Introduction: How to Make a Motto Holiday Sweater With Felt Lettering
Last summer, I spotted a very interesting piece of clothing in a printed copy of Glamour magazine, so I cut it out and put it aside, believing that I would some day reference it. The piece was from a Fall 2015 Ready-to-wear collection from Dolce and Gabbana, which carried a mother and child theme as I later found out.
Winter came around and I found the perfect venue to create a piece of clothing with a similar style: my company's annual holiday party, where "ugly" sweaters were encouraged.
So I got to work and created this holiday sweater. I work for an education company (Coursera) which stands by the motto, Learners First, so my sweater spells that out.
I'll walk you through my process for making it, so that you too can wear your own motto at your next holiday party.

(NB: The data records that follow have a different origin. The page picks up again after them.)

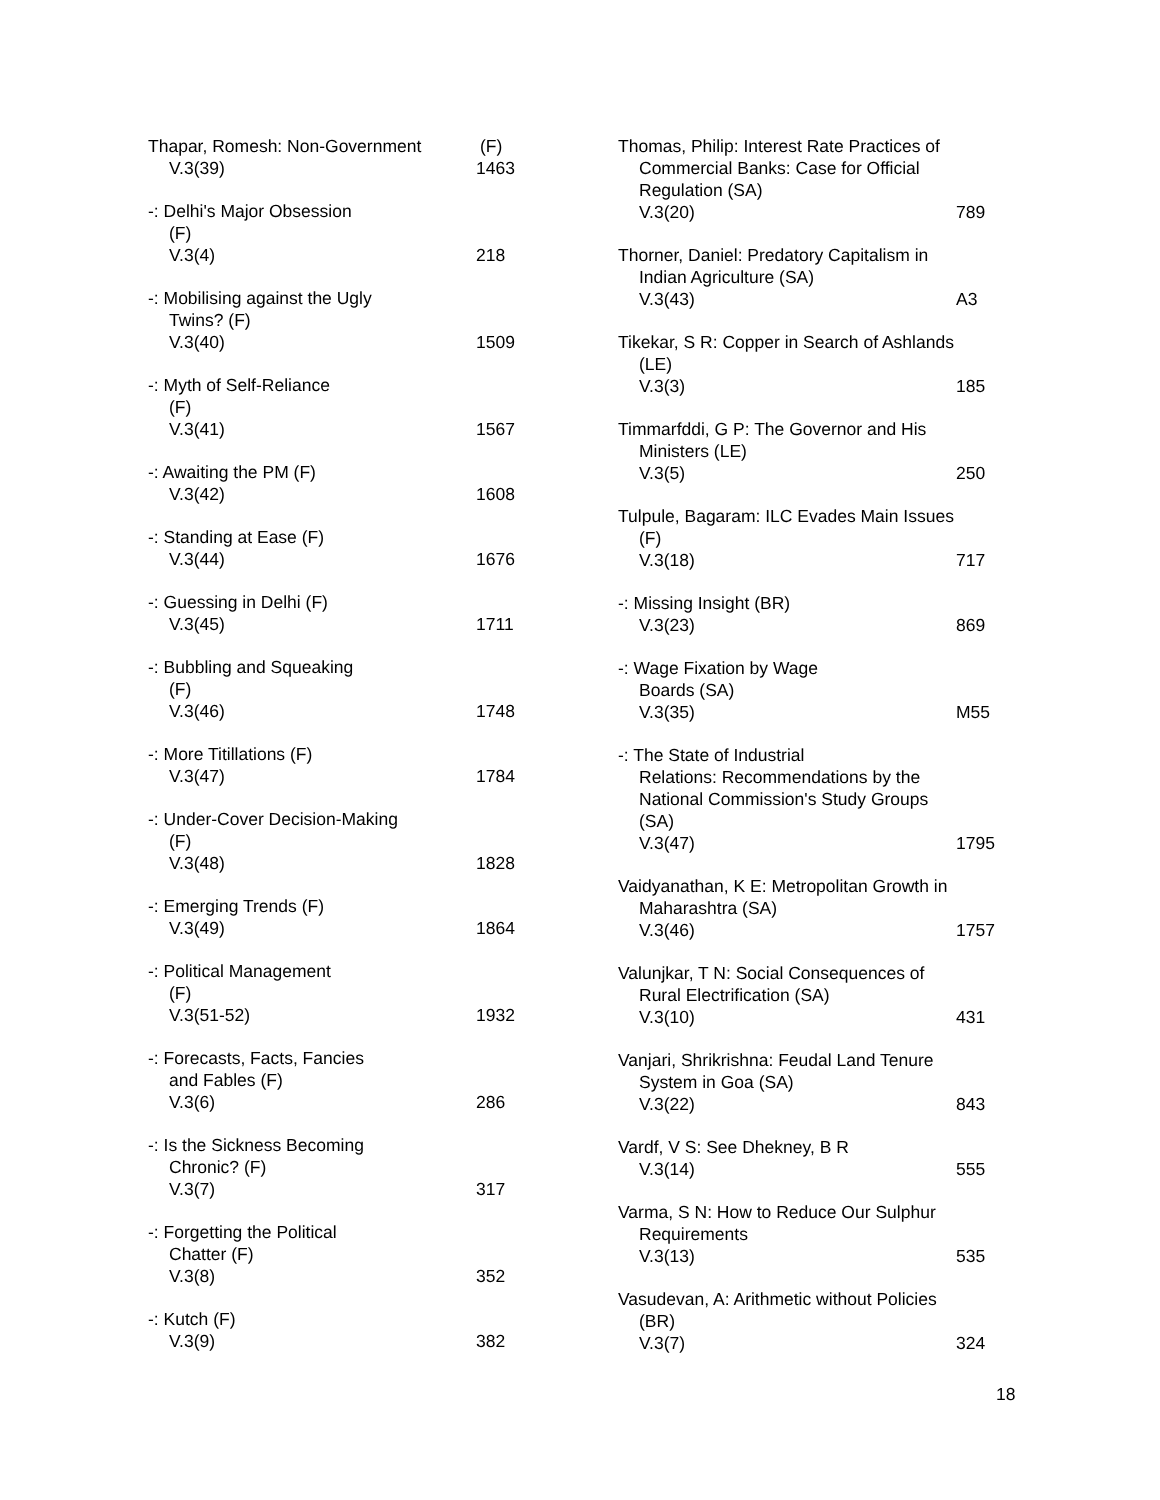Thapar, Romesh: Non-Government (F)
V.3(39) 1463
-: Delhi's Major Obsession
(F)
V.3(4) 218
-: Mobilising against the Ugly
Twins? (F)
V.3(40) 1509
-: Myth of Self-Reliance
(F)
V.3(41) 1567
-: Awaiting the PM (F)
V.3(42) 1608
-: Standing at Ease (F)
V.3(44) 1676
-: Guessing in Delhi (F)
V.3(45) 1711
-: Bubbling and Squeaking
(F)
V.3(46) 1748
-: More Titillations (F)
V.3(47) 1784
-: Under-Cover Decision-Making
(F)
V.3(48) 1828
-: Emerging Trends (F)
V.3(49) 1864
-: Political Management
(F)
V.3(51-52) 1932
-: Forecasts, Facts, Fancies
and Fables (F)
V.3(6) 286
-: Is the Sickness Becoming
Chronic? (F)
V.3(7) 317
-: Forgetting the Political
Chatter (F)
V.3(8) 352
-: Kutch (F)
V.3(9) 382
Thomas, Philip: Interest Rate Practices of
Commercial Banks: Case for Official
Regulation (SA)
V.3(20) 789
Thorner, Daniel: Predatory Capitalism in
Indian Agriculture (SA)
V.3(43) A3
Tikekar, S R: Copper in Search of Ashlands
(LE)
V.3(3) 185
Timmarfddi, G P: The Governor and His
Ministers (LE)
V.3(5) 250
Tulpule, Bagaram: ILC Evades Main Issues
(F)
V.3(18) 717
-: Missing Insight (BR)
V.3(23) 869
-: Wage Fixation by Wage
Boards (SA)
V.3(35) M55
-: The State of Industrial
Relations: Recommendations by the
National Commission's Study Groups
(SA)
V.3(47) 1795
Vaidyanathan, K E: Metropolitan Growth in
Maharashtra (SA)
V.3(46) 1757
Valunjkar, T N: Social Consequences of
Rural Electrification (SA)
V.3(10) 431
Vanjari, Shrikrishna: Feudal Land Tenure
System in Goa (SA)
V.3(22) 843
Vardf, V S: See Dhekney, B R
V.3(14) 555
Varma, S N: How to Reduce Our Sulphur
Requirements
V.3(13) 535
Vasudevan, A: Arithmetic without Policies
(BR)
V.3(7) 324
18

- Sheets of felt in vibrant colors
- Plastic gems of various colors and shapes
- Small beads with letters on them
- Fabric glue
- Craft paper
- Thread and needle
- Pins for securing felt onto fabric
- Fabric chalk or fabric crayon
- 5 hours if wearing only once
- 10 hours if wearing multiple times or washing
- It helps to know how to sew, but you could learn through this project
Step 1: Gather Materials
The first step is to gather materials so that you have everything you need once you start making.
You should be able to find everything from Goodwill(or any other secondhand clothing store) and Michaels(or any other craft supply store).
At this step, you'll should have an idea of what the final "look" should be, as this will guide your material selection. There were a few things I particularly liked about the Dolce and Gabbana dress, that I kept in mind while shopping:
- The sweater has a dark green background that lets the letters to stand out
- The sweater has a rather elegant silhouette. While the lettering is silly and playful, I wanted the clothing itself to be flattering rather than ugly.
- The colors and gems are over-the-top colorful, exaggerated, and even gaudy
The gems usually come in two varieties: ones with sticky adhesive back sides, and ones with holes to sew through. Sew-on gems are more dependable and long lasting but take a lot of work to sew on one by one. Adhesive gems can fall off easily even if they are meant for fabrics, but you can handle them very easily and quickly.
I opted to make my sweater quickly even though that meant that I wouldn't be able to wash it or even wear it multiple times. I went the quick-but-flimsy route because I just had one evening before the party to make it. If you have more time or would like to make something more durable, I encourage you to buy the sew-on gems.
Step 2: Try on Paper Prototype
The first step once you gather all of your materials, is to create a paper prototype. Craft paper or wrapping paper works well, since they come in big rolls that you can cut out many shapes from.
This particular aesthetic doesn't require precise lines or edges, so you can draw each letter by freehand.
Pin the letters onto the sweater with fabric pins, and try on the sweater.
You might find that some letters are placed oddly in relation to your body. If this is the case, take note, take off the sweater, and adjust. Try the sweater on after each adjustment until you are satisfied with the way it looks when worn.
Step 3: Cut and Glue Felt Letters
Once you have a paper version of the composition you'd like, you are ready to cut the letters out from felt. Using the paper letters as a stencil, trace the letters onto the felt using fabric pencil, and cut.
Since you'll be lifting the paper letters off the sweater, mark the original placement with pins or fabric crayon.
Once you have created all of the felt letters, take the fabric glue and glue each letter onto the sweater.
Step 4: Add Gems and Beads
Now that the letters are in place, you can embellish each letter with a set of gems and beads.
This is where color combinations start to shine - go for variety, sometimes using gems that are similar in color to the felt, and at others using contrasting or complementary colors.
Mix large gems with smaller ones to create irregularity and interest.
Hide fun details that only someone looking at the work very closely would notice. In this example, the letter "A" contains the word L-E-A-R-N twice following the slopes of the "A".
Here, I used a combination of sew-on gems and sticky-back gems. This is mainly because I was optimizing for the exact look I wanted even if it compromised durability (sticky-back) or speed of creation (some of the sew-on gems).
If you are aiming to make your piece durable, I would use only sew-on gems, and consider sewing the edges of the letters to the sweater. Fabric glue claims to be washing machine-proof, but it's definitely less dependable compared to stitches.
Step 5: Wear It to the Party
The style of this sweater is so colorful and bold that it will stand out and get attention. Enjoy going to meetings, running errands, having lunch, or meeting up with friends in it.
It is a good idea to bring the fabric glue and extra gems in case the piece needs repairing throughout the day.
So, here you go- A fun, colorful sweater that also photographs well!